Interesting. Not saying it is going to take some work. It’s hard to change the words you use. Try to not use contractions for a whole week… they slip out. If I replace it with something else, that would be easier, I guess.
I’d hate to think that I was really offending people. A wince or two I could handle. I think people would get it or understand me and brush it off.
But from just the votes here so far it seems it’s way beyond that. I think DMark is already starting to hate me a little and I didn’t even say anything in front of him.
Keep the replies coming. I’ll think about this at work tonight.
Did they stop using it completely? Or just in your presence? Simply not using it in the presence of gay friends would actually be worse (to me), than making no effort at all.
If that makes sense. As it is, I say it in front of anyone. That’s pretty much why it passes my “not offensive” test. Is because I don’t feel uncomfortable saying it around anyone. Gay or not. If I made an effort to just not say it around gay friends, then that means I am being offense and bigotted behind their backs.
So for me, it’s either I am being offensive, or I am not. There’s no half way. Half way would just prove I’m being wrong by using it at all.
And that’s not even addressing all the people who I don’t know are gay.
I think I might stop using this word. It might not sound like a big deal. But it’s actually going to be HARD for me. It would be like not saying “fuck” ever again…

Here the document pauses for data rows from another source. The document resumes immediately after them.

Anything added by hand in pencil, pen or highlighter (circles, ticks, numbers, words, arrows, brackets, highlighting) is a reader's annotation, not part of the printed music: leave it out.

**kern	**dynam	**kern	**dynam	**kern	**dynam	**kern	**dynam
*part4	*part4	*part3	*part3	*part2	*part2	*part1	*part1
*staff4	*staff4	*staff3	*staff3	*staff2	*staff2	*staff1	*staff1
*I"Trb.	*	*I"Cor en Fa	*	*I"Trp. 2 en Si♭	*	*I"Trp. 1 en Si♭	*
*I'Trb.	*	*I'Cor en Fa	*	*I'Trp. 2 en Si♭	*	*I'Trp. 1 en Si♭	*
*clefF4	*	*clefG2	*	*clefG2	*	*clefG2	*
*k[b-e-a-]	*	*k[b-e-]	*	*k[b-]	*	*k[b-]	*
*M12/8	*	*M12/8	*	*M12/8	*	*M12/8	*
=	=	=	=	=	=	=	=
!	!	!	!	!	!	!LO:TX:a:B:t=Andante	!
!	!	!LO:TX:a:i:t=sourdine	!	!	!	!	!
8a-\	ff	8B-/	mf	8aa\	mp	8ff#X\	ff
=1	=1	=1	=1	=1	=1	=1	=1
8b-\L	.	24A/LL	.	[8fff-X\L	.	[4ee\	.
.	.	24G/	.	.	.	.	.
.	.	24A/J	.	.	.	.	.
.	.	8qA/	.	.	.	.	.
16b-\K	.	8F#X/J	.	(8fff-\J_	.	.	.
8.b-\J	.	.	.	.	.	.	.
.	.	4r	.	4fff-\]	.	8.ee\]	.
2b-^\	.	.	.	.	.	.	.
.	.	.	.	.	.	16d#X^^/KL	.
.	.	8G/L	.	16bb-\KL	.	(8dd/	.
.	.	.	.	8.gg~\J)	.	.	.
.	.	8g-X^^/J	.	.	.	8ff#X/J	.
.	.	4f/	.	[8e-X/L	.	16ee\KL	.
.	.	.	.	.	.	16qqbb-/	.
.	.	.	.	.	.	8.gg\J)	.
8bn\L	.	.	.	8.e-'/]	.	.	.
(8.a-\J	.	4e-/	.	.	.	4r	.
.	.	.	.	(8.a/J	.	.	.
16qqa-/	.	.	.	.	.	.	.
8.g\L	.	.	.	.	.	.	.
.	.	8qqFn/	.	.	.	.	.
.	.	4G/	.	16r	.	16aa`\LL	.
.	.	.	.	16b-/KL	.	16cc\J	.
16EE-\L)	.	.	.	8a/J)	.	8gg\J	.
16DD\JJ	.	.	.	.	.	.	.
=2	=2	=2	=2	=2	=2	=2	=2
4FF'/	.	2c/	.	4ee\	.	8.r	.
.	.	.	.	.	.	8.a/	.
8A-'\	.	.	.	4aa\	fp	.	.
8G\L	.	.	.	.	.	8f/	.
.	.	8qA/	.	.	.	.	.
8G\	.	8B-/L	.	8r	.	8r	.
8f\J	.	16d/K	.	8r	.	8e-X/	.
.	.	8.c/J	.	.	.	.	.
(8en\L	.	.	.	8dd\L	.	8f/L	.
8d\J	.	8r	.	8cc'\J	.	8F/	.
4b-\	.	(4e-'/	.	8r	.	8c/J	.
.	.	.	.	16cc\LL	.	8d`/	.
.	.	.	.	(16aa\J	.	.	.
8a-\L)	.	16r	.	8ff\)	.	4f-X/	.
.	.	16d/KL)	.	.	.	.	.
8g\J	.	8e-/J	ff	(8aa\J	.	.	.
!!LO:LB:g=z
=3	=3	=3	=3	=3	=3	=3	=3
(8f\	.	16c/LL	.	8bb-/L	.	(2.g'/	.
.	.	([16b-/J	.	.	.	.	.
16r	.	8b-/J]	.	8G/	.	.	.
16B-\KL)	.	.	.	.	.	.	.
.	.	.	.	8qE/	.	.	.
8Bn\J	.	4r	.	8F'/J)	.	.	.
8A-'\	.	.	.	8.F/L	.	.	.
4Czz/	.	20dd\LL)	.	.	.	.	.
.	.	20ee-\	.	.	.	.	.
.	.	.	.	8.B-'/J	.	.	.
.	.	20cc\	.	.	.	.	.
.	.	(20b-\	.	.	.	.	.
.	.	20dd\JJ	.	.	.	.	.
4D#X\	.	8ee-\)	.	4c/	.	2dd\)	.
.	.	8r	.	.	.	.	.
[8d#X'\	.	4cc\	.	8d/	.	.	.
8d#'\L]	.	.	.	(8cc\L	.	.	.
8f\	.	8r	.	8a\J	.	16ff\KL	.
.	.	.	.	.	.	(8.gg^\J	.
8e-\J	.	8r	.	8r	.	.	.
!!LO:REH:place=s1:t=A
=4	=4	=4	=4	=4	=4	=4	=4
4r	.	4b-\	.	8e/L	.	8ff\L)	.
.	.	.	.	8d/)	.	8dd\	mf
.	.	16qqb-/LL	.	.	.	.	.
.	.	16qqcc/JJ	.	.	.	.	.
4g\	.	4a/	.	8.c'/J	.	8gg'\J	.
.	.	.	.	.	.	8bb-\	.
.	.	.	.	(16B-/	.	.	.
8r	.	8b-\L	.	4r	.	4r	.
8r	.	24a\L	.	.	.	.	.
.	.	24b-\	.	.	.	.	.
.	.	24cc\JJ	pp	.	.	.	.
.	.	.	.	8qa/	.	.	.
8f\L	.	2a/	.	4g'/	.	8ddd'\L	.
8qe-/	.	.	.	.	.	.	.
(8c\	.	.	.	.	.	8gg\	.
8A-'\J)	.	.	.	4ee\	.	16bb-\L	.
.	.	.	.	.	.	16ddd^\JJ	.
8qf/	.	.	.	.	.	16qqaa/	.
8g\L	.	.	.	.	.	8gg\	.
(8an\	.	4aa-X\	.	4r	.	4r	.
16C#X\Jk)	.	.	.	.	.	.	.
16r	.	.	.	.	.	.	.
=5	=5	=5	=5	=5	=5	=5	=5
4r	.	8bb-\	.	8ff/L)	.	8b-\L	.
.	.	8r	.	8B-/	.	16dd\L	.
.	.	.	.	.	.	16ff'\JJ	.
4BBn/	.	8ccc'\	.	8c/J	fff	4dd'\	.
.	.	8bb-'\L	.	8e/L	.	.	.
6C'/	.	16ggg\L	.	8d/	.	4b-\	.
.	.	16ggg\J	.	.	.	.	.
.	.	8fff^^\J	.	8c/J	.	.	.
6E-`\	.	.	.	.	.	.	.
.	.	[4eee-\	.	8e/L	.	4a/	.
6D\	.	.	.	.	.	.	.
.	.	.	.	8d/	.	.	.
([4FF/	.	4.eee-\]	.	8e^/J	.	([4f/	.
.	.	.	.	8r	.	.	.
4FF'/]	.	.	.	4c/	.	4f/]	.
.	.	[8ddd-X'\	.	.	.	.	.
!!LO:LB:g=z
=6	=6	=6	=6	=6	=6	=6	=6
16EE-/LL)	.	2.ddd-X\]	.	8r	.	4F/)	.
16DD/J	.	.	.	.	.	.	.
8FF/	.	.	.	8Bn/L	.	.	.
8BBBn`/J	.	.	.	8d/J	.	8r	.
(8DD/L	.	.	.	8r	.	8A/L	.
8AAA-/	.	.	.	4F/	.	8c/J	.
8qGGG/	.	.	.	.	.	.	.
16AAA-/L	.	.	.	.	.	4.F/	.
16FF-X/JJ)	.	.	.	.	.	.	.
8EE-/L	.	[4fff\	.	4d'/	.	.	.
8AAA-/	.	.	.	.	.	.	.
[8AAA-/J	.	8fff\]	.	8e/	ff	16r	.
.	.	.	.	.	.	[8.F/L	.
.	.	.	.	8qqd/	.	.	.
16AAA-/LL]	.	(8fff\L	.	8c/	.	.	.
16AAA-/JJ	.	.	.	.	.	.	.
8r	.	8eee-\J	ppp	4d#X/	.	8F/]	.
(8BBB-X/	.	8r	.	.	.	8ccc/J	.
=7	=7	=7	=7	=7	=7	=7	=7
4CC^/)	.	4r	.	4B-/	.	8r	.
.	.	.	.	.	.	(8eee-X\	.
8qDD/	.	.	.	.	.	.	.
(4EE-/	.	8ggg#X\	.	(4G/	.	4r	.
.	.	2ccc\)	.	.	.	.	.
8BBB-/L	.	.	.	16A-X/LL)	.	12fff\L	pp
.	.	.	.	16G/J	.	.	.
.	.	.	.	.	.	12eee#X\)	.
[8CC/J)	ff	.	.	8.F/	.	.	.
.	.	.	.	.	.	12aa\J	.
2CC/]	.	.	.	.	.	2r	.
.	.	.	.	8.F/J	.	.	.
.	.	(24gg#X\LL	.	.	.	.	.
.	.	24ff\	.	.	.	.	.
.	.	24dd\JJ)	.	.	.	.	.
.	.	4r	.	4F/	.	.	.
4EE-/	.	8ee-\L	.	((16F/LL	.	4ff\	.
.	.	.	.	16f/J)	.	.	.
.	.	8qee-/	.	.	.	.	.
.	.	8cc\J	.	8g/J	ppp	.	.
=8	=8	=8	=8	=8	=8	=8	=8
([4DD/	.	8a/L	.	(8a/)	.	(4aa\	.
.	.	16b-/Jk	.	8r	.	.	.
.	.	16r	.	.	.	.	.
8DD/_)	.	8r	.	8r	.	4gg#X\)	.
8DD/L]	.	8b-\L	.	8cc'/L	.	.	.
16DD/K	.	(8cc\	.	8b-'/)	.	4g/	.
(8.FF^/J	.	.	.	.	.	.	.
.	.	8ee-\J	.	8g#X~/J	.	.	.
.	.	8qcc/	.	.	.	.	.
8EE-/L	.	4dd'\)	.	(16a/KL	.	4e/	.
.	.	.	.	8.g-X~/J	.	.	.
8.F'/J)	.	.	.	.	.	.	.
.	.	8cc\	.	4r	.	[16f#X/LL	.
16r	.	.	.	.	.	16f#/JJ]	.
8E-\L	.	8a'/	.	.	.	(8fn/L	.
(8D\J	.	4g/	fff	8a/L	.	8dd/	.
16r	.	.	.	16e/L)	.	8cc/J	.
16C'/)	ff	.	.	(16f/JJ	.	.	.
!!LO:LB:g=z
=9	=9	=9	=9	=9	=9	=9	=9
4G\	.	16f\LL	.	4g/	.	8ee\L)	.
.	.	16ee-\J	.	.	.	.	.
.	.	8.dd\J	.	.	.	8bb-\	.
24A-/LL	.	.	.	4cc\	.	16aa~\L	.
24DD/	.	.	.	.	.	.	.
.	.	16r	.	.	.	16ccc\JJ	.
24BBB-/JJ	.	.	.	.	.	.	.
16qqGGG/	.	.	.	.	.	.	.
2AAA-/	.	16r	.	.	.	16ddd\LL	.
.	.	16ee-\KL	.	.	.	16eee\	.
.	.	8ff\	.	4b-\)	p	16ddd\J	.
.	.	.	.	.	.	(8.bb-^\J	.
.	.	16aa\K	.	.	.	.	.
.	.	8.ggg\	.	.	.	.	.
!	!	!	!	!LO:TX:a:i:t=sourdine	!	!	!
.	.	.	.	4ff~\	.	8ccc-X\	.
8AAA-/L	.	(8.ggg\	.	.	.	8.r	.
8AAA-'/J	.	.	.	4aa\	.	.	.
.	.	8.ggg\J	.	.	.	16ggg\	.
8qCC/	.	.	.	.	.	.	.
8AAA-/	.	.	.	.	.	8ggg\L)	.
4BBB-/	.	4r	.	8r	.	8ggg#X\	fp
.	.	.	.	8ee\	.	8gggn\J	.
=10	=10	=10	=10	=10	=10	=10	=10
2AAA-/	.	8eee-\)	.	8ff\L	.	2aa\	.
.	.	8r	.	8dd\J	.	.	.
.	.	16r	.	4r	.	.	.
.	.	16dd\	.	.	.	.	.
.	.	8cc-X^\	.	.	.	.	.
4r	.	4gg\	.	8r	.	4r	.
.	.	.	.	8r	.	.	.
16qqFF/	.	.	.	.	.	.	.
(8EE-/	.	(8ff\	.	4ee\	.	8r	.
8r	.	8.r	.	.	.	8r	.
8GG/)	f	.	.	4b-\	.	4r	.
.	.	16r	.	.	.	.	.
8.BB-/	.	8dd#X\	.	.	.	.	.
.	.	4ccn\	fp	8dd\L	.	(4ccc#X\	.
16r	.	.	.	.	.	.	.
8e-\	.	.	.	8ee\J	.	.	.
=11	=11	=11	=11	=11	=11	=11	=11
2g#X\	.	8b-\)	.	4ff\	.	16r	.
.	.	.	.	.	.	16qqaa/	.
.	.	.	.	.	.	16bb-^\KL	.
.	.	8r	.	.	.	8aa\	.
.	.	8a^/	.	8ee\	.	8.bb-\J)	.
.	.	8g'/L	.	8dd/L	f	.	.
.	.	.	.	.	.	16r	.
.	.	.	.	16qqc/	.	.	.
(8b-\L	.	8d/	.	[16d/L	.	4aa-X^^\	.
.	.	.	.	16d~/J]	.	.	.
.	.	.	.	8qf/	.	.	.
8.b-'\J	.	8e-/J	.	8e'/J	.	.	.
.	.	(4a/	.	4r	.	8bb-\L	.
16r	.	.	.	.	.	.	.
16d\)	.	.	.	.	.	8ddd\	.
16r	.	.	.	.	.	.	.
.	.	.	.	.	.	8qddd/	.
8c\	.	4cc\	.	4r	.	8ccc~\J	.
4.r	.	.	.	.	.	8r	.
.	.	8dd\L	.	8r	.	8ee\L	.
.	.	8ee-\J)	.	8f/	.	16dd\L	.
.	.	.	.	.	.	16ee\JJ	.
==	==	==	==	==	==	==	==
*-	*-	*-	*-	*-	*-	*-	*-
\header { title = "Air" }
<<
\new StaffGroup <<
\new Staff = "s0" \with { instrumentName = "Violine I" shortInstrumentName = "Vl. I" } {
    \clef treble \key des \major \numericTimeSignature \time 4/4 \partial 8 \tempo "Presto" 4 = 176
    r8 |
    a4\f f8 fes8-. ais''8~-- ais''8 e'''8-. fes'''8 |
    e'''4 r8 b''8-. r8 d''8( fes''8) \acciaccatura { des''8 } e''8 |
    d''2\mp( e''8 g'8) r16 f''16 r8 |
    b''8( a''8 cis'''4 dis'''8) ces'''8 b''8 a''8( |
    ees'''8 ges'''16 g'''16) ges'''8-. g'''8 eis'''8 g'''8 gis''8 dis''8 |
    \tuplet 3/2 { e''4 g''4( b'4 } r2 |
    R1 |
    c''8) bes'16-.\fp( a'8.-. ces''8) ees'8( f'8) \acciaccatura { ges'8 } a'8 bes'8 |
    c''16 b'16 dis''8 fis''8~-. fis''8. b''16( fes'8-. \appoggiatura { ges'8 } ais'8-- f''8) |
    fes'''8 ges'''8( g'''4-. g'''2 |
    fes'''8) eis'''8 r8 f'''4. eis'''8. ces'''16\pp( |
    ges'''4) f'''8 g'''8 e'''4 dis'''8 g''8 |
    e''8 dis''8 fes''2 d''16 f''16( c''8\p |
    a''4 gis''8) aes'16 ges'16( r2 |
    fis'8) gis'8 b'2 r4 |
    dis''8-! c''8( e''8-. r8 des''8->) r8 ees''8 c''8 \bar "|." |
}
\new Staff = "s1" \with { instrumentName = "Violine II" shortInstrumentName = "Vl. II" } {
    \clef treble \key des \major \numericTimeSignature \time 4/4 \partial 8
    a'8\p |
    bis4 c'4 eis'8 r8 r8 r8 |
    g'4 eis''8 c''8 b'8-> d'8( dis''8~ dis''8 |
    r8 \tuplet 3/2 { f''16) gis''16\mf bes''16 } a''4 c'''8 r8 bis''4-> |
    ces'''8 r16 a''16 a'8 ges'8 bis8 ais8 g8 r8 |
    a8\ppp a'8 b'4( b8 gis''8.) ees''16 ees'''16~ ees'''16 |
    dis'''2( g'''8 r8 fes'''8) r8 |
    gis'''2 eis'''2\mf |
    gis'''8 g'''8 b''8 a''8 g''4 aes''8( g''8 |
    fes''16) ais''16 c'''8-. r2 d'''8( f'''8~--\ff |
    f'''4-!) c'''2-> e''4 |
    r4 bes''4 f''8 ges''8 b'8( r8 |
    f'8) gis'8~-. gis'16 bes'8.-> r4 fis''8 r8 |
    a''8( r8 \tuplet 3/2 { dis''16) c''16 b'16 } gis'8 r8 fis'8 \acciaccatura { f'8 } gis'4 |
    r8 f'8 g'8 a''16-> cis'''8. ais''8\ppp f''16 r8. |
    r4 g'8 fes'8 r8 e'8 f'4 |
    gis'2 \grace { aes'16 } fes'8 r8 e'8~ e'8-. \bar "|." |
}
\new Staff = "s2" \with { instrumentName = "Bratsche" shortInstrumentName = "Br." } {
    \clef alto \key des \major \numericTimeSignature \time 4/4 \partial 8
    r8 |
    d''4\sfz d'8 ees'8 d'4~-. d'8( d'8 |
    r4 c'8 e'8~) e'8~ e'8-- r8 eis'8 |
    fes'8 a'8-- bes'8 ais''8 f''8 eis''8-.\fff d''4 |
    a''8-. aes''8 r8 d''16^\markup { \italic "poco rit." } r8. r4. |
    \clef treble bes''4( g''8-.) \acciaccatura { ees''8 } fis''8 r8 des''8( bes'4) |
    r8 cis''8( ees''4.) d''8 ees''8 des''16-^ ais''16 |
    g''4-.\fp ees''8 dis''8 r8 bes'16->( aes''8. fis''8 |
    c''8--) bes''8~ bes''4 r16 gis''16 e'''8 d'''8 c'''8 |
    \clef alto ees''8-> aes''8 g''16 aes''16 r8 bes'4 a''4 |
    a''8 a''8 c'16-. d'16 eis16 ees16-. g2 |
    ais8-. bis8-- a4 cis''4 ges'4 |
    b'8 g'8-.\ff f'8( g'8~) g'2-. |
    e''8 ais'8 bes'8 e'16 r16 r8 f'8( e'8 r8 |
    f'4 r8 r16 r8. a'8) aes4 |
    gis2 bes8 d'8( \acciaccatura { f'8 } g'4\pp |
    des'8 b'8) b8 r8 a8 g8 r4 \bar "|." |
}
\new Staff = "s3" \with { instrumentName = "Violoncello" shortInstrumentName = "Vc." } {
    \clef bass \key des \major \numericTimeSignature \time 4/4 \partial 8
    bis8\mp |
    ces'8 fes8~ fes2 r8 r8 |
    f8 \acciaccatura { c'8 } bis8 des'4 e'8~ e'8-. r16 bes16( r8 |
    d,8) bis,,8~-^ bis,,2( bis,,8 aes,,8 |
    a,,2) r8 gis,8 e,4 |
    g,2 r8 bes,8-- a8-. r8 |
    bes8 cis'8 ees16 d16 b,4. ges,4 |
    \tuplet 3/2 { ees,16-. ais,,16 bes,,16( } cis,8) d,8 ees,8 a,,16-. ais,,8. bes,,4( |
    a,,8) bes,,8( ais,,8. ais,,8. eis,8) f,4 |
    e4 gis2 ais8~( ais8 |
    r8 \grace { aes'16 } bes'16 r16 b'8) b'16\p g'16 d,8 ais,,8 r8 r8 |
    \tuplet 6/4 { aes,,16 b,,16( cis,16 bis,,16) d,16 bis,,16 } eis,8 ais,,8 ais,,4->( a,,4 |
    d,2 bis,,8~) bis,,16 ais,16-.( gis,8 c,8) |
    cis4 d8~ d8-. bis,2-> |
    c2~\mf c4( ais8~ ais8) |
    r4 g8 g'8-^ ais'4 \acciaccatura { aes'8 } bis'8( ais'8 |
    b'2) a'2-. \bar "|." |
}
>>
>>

And it’s going to be difficult because the word is not naturally bad or offensive to me. It’s lame, childish, and ridiculous, but not offensive.
Not like, Nigger. Man, it’s hard to even type that word. And I feel sick inside even when I have to say it. Like if I’m ready a quote, or repeating what some asshole said. God, I really hate that word. So it’s really easy to not say.
But basically, I need to convince myself, or maybe get help being convinced, that it’s something I need to stop saying.
Because I bet I could start a asking if “oh god”, “my god”, “god damnit”, “thank god”, “jesus christ!”, “holy shit” etc are offensive, and many people would think they were. Atheists and christians alike. Maybe for different reasons, but they would think those words or phrases are offensive or insulting. Not sure that alone would make me want to just quit saying it. I know a lot of atheists say Og because they think saying “god” is hypocritical or something. It doesn’t bother me. When I say “Thank God” it has nothing to do with giving praise or glory to a higher being. To me it’s just a idiom and I bet most people who say it are not even considering that they’re actually giving thanks to their god. (Whether they believe in god or not). I think it’s just an expression. A figure of speech that just blurps out of people. Like everything else, I think it depends on the context.